There is, however, a residual worry that one might have about the violations of Optionality engendered by our new account. Consider a schematic version of the horse race example just discussed (where 0.25 < x < 0.5):

figure x

As we have seen, our new account violates Optionality when x = 26%, but not when x = 30%. Given this, we should expect that there exists a threshold, t, such that Optionality is violated iff x < t. This is precisely what we find: in the case at hand, the threshold turns out to be t 0.274.Footnote 20 But what could explain the existence of such a seemingly arbitrary cut-off? That is the worry.

I think the worry can be at least partly assuaged by observing that the threshold in question is not introduced by hand, but rather falls out as a consequence of an independently motivated account of good guesses. The mechanism by which the threshold arises is illustrated in Fig. 8: when the probabilities of b and c are sufficiently far apart, a v b overtakes a v b v c before a does. But as the probabilities of b and c get closer and closer to each other, a gets closer and closer to overtaking a v b v c before a v b does. And eventually, when the probabilities of b and c get sufficiently close, a does indeed overtake a v b v c before a v b does, with the result that Optionality is violated.

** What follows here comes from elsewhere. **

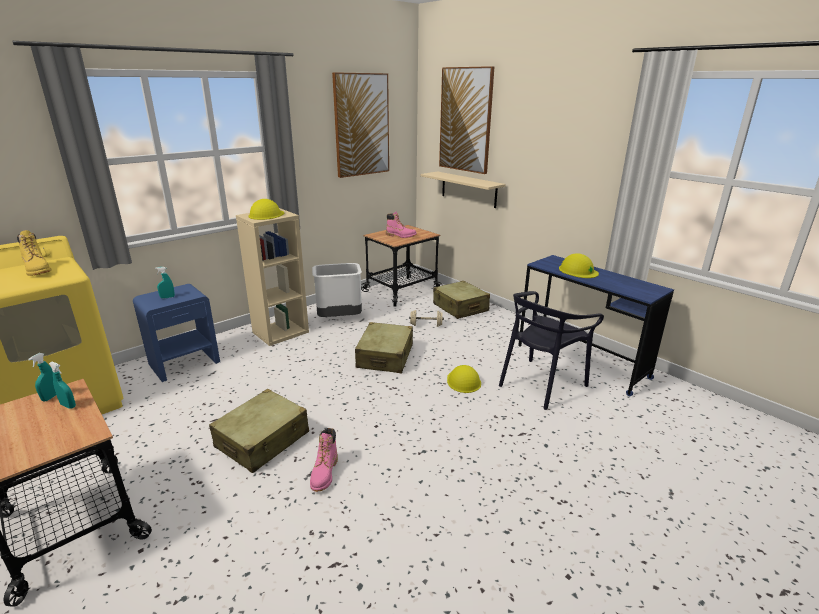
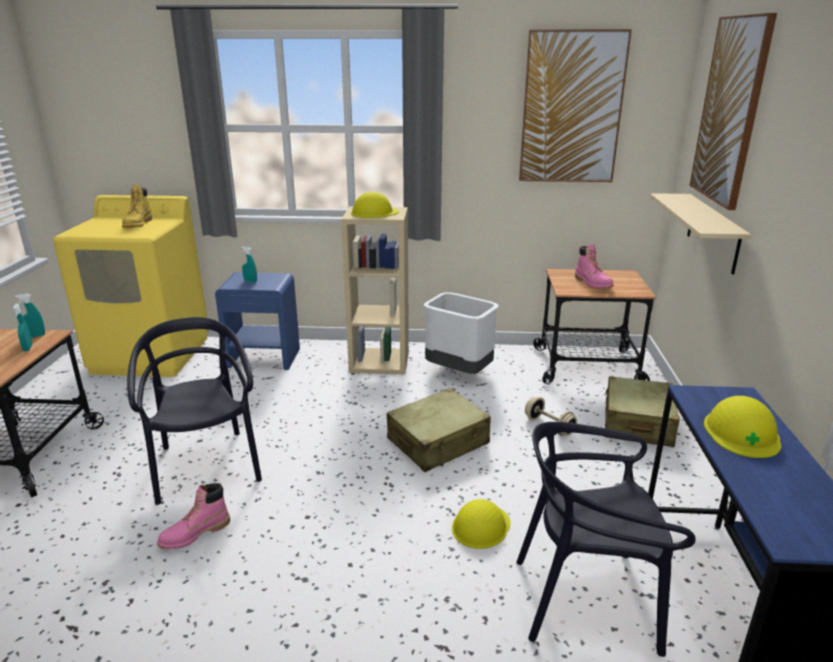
camera: 45 degrees right, 0 degrees up
beige suitcase [209,389,309,473] -> black chair [127,317,262,505]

Thus, there is a sense in which the threshold is not arbitrary at all: it is fully explicable by how the proposed account works. Of course, this won’t bring peace of mind to those who were hoping for a purely pre-theoretic explanation of why the threshold in question exists. But I doubt that pre-theoretic considerations will take us very far in deciding whether a threshold of this nature is acceptable. Either way, I take comfort in the fact that the threshold is not a result of gerrymandering, but a consequence of an independently motivated account of good guesses.

Fig. 8
figure 8

Expected answer-value of a, a v b, and a v b v c, depending on J, for different values of x

In sum, although I certainly haven’t argued decisively against Optionality here, I am inclined to think that we should treat the putative counterexamples to Optionality as an interesting, and perhaps somewhat surprising, consequence of—an account of good guesses whose main attractions are that it gives us a simple and elegant way to satisfy Neutrality and IIA for Guessing.

5 Conclusion

There is much to like about Dorst and Mandelkern’s account of good guesses. It is based on a simple and attractive idea, that good guesses optimize a tradeoff between accuracy and specificity, and it offers a precise implementation of this idea which lends itself to systematic investigation. Nonetheless, I have argued that their implementation fails to satisfy some plausible constraints on good guesses, and I have offered an alternative implementation that satisfies these constraints. Although the positive proposal of the paper differs from Dorst and Mandelkern’s proposal in some important respects, it retains the basic idea that good guesses optimize a tradeoff between accuracy and specificity. Thus, I would like to think that the considerations put forth in this paper do not undermine Dorst and Mandelkern’s overall project, but in fact vindicate it.